Dengan dicabutnya Perda Nomor 4 Tahun 2009, dana hibah PT Rajawali yang sekarang sudah berjumlah Rp84 miliar juga sudah bisa dimanfaatkan untuk keperluan beasiswa. Sebagai tahap awal, tahun di 2019 mendatang DPRD dan pemerintah provinsi (Pemprov) sepakat sebanyak sebanyak Rp6 miliar siap dikucurkan.

Ketua Komisi V DPRD Sumbar, Hidayat saat membacakan laporan hasil pembahasan Ranperda tentang pencabutan atas Perda Nomor 4 Tahun 2009 mengatakan, dengan dicabutnya Perda Nomor 4 Tahun 2009, perlu dibentuk payung hukum sebagai pijakan pengelolaan dana hibah PT Rajawali ke depan. Sehubungan dengan itu, kata dia, DPRD dan Pemerintah Daerah sepakat memayunginya dengan peraturan gubernur (Pergub).

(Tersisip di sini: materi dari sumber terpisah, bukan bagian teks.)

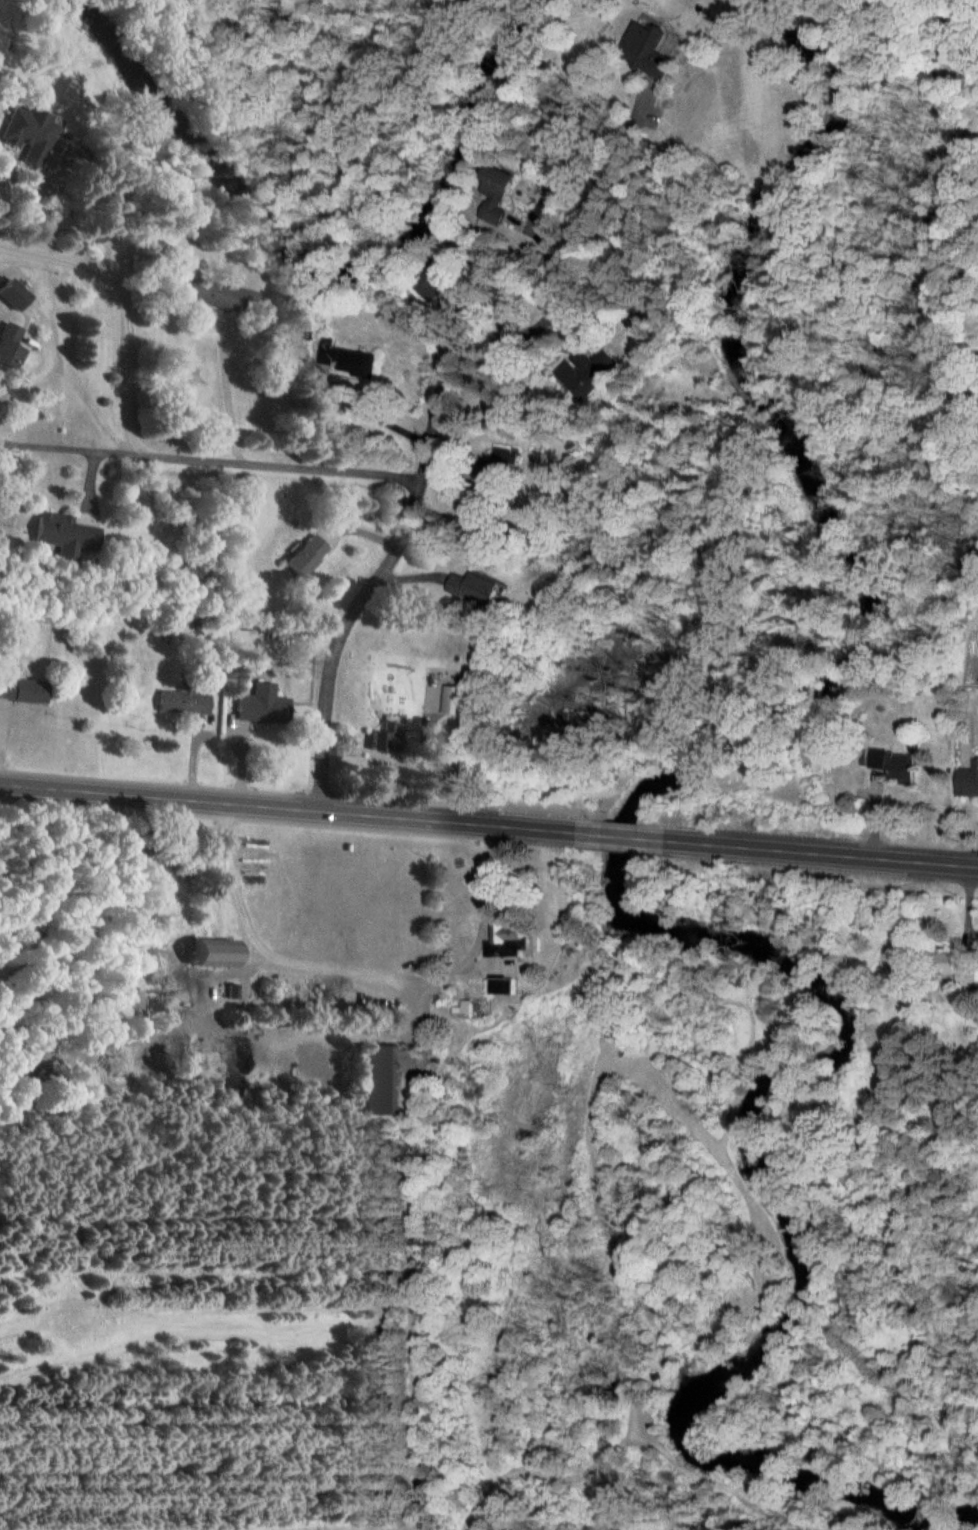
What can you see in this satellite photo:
building: (646, 50)
building: (24, 134)
building: (494, 198)
building: (11, 294)
building: (208, 296)
road: (125, 309)
building: (8, 344)
building: (345, 358)
road: (34, 369)
building: (585, 371)
road: (70, 442)
road: (423, 453)
road: (283, 466)
building: (61, 535)
building: (303, 555)
building: (471, 587)
building: (20, 691)
building: (453, 700)
building: (181, 702)
building: (259, 705)
building: (384, 737)
building: (893, 765)
building: (967, 782)
road: (302, 810)
road: (622, 838)
road: (809, 853)
building: (506, 939)
building: (206, 952)
building: (951, 968)
building: (500, 986)
building: (133, 1003)
building: (461, 1010)
building: (376, 1080)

“Dengan adanya Pergub pengelolaan dana¬† akan memiliki landasan hukum yang jelas dan tidak bermasalah dikemudian hari,” kata Hidayat.

Ditambahkannya, dalam Pergub nantinya diatur prosedur, mekanisme, tata cara pengusulan dan pemberian beasiswa, serta persyaratan dan pertanggungjawaban pemberian beasiswa tersebut.

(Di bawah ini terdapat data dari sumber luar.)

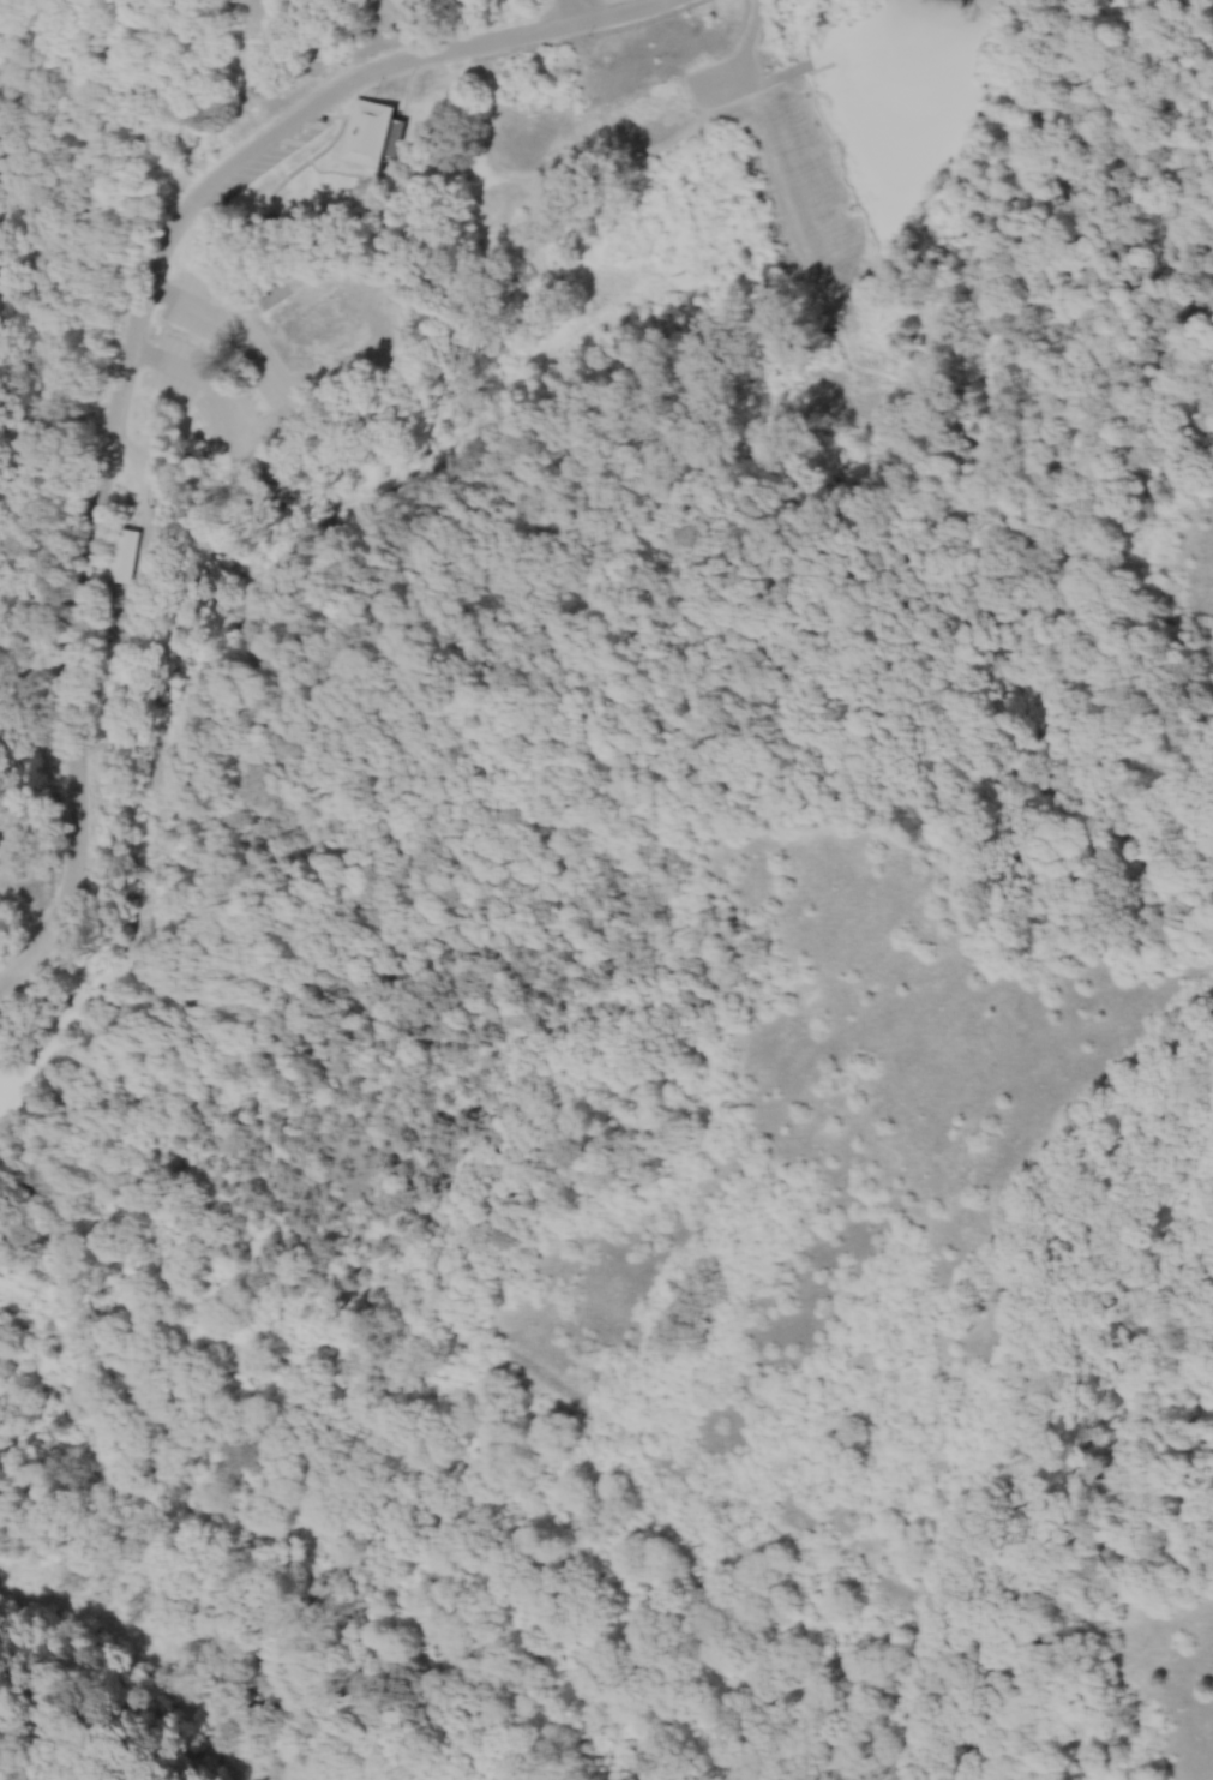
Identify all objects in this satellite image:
building: (400, 1)
road: (571, 10)
parking lot: (731, 68)
building: (376, 130)
building: (327, 319)
road: (128, 341)
building: (127, 549)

Dipaparkannya, untuk dana hibah ini, mulanya yang diterima Pemprov Sumbar dari PT Rajawali Corp hanya Rp5 juta dolar Amerika Serikat, atau sekitar Rp45 miliar, namun seiring berjalan waktu sekarang dana tersebut telah mencapai Rp84 miliar.

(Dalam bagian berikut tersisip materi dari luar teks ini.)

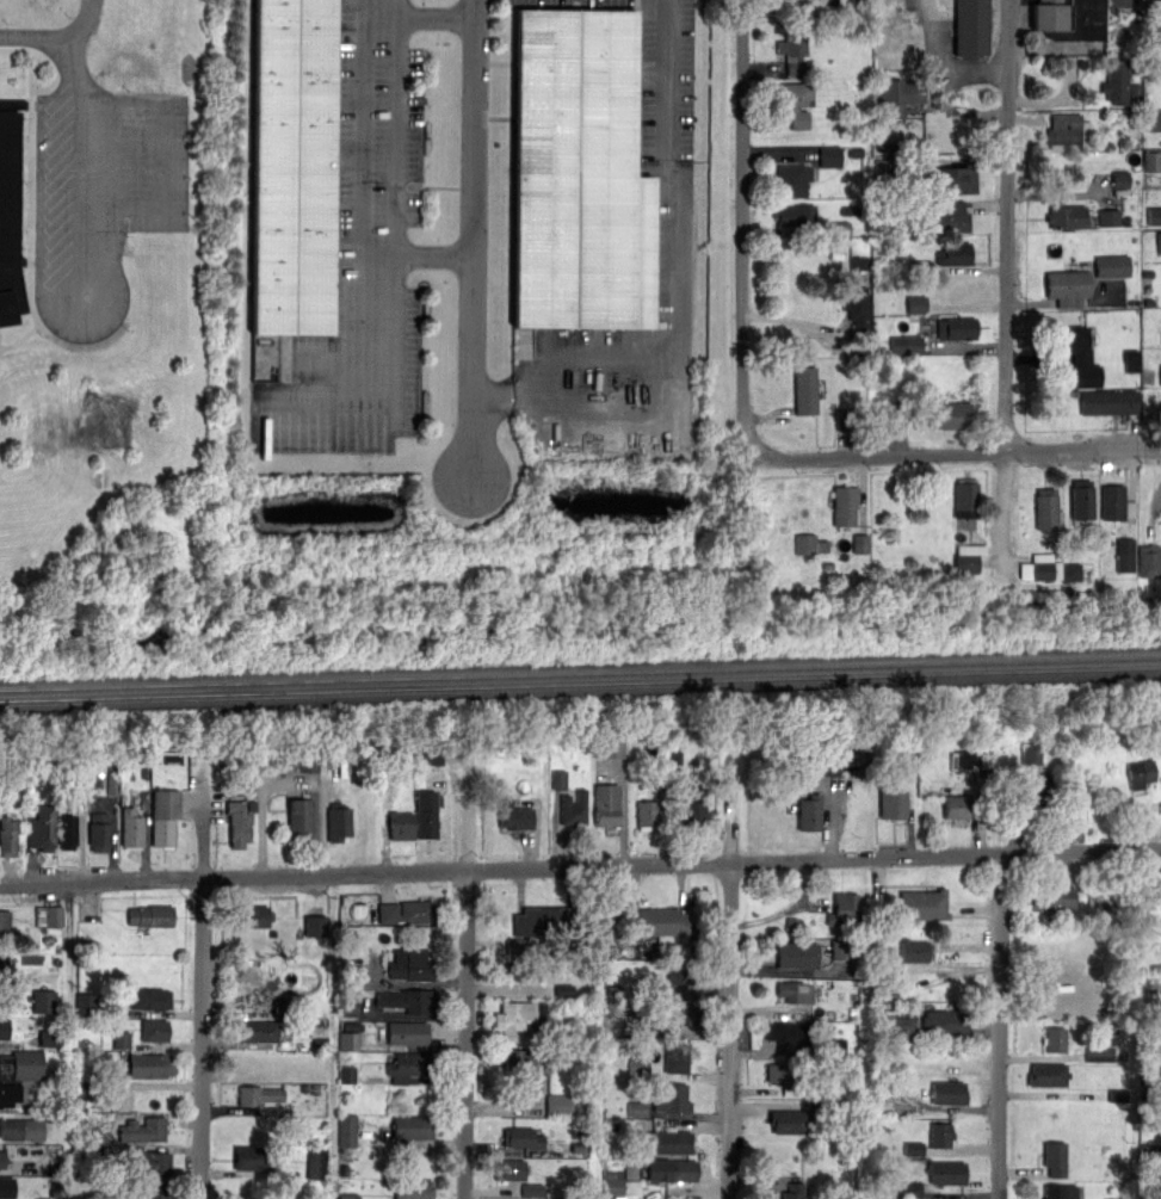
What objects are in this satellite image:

Ketua Fraksi Demokrat DPRD Sumbar, M Nurnas menuturkan, sesuai kesepakatan DPRD dan pemerintah daerah, tahun 2019 mendatang, dana hibah PT Rajawali memang sudah bisa disalurkan. Disebut Nurnas, dana akan dikelola berbentuk dana abadi, dengan kata lain yang dimanfaatkan hanya mudhorobahnya saja. Untuk tahap awal di tahun 2019, ulas dia, sebesar Rp6 miliar akan disalurkan sebagai beasiswa.

“Terkait persyaratan yang harus dipenuhi penerima. Ini terbilang mudah, cukup dengan keterangan tidak mampu dari wali jorong yang diketahui wali nagari dan pihak Kecamatan,” kata Nurnas.

Sementara itu, Wakil Ketua DPRD Sumbar, Arkadius Dt Intan Bano yang memimpin jalannya rapat paripurna mengatakan, dengan dicabutnya Perda Nomor 4 tahun 2009 tentang Pendirian Yayasan Beasiswa Minangkabau, fraksi-fraksi di DPRD berharap Pergub sebagai aturan yang menindaklanjuti pengelolaan dana segera ditetapkan dan dilaksanakan oleh Pemprov. Sehingga masyarakat betul-betul merasakan manfaat dari sumbangan yang diberikan oleh PT Rajawali untuk pengembangan pendidikan di Sumbar.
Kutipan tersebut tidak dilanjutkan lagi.